The following letters were written in 1888 and 1889, by James Parton to the Honorable Alfred R. Conkling of New York City. In December, 1888, Mr. Conkling wrote to Mr. Parton, making him a formal offer to assist in the preparation of the “Life and Letters of Roscoe Conkling.” Mr. Parton generously declined to accept payment, but took a great interest in the work, and during the following year corresponded frequently with Mr. Conkling, advising upon specific points and setting forth the general principles of the art of biography.
We are indebted to Mr. Conkling for permission to print these letters, which are full of wise suggestion to the literary “recruit,” and of genuine human interest to all lovers of good reading. They give us glimpses of Mr.

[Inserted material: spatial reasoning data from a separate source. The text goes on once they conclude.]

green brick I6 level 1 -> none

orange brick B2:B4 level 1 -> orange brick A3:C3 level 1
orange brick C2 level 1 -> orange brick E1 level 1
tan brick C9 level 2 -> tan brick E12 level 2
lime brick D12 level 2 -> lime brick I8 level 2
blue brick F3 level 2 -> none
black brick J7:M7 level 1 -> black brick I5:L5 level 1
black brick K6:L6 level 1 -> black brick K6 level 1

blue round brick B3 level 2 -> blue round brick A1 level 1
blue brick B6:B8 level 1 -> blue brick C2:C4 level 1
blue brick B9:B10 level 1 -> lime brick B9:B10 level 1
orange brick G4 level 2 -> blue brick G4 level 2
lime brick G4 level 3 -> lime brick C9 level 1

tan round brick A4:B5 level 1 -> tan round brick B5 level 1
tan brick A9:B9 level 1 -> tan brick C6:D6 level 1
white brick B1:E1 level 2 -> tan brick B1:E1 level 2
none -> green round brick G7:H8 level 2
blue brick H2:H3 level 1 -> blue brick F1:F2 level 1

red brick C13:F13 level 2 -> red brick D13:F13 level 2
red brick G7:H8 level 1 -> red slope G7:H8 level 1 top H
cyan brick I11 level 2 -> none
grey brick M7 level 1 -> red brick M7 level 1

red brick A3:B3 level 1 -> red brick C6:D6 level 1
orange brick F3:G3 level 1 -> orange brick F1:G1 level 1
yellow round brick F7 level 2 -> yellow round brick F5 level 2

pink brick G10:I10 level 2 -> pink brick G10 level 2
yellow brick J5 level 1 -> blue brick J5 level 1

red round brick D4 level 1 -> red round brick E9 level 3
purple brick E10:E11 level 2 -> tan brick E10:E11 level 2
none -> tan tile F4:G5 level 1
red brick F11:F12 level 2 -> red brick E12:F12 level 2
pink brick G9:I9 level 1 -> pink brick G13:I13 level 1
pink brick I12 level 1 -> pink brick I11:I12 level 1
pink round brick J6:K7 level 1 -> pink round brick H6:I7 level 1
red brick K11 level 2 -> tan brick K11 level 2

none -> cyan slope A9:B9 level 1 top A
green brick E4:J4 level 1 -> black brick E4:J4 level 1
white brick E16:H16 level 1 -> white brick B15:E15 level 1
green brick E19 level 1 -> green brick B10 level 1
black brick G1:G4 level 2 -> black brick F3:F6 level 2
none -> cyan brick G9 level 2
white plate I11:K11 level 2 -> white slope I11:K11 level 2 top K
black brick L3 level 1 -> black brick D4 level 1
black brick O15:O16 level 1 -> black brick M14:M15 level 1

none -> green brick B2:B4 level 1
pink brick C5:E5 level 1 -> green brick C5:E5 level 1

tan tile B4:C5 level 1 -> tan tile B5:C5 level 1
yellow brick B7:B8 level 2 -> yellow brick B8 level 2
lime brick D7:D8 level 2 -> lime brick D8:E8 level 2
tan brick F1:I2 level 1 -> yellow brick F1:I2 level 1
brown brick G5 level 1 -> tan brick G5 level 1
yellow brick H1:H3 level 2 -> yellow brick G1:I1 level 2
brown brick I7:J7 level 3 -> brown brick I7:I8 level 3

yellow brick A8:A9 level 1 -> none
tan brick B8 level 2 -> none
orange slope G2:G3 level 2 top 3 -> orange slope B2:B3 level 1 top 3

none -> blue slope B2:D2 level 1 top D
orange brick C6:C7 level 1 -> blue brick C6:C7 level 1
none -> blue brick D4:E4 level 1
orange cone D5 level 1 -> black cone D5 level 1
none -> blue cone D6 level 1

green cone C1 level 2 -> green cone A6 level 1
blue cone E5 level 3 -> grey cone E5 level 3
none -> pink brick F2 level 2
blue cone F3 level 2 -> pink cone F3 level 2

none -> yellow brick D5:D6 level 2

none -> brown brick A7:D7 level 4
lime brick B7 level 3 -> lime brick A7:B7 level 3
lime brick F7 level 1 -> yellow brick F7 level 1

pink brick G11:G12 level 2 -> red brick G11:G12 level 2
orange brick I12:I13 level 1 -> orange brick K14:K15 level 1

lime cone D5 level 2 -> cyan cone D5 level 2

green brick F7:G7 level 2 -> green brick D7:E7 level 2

Parton, not only as a conscientious writer of biography who had acquired a rare mastery of his art, but also as a man of aggressive interest in public affairs, of broad mind, and a singularly wholesome nature.
Newburyport, Mass., Dec. 8, 1888.
Dear Sir: I am glad to learn from yours of yesterday that we are to have a biography of so interesting and marked a character as the lamented Roscoe Conkling, and I should esteem it a privilege to render any assistance toward it in my power.
JAMES PARTON IN 1852, AT THIRTY YEARS OF AGE.
The great charm of all biography is the truth, told simply, directly, boldly, charitably.
But this is also the great difficulty. A human life is long. A human character is complicated. It is often inconsistent with itself, and it requires nice judgment to proportion it in such a way as to make the book really correspond with the man, and make the same impression upon the reader that the man did upon those who knew him best.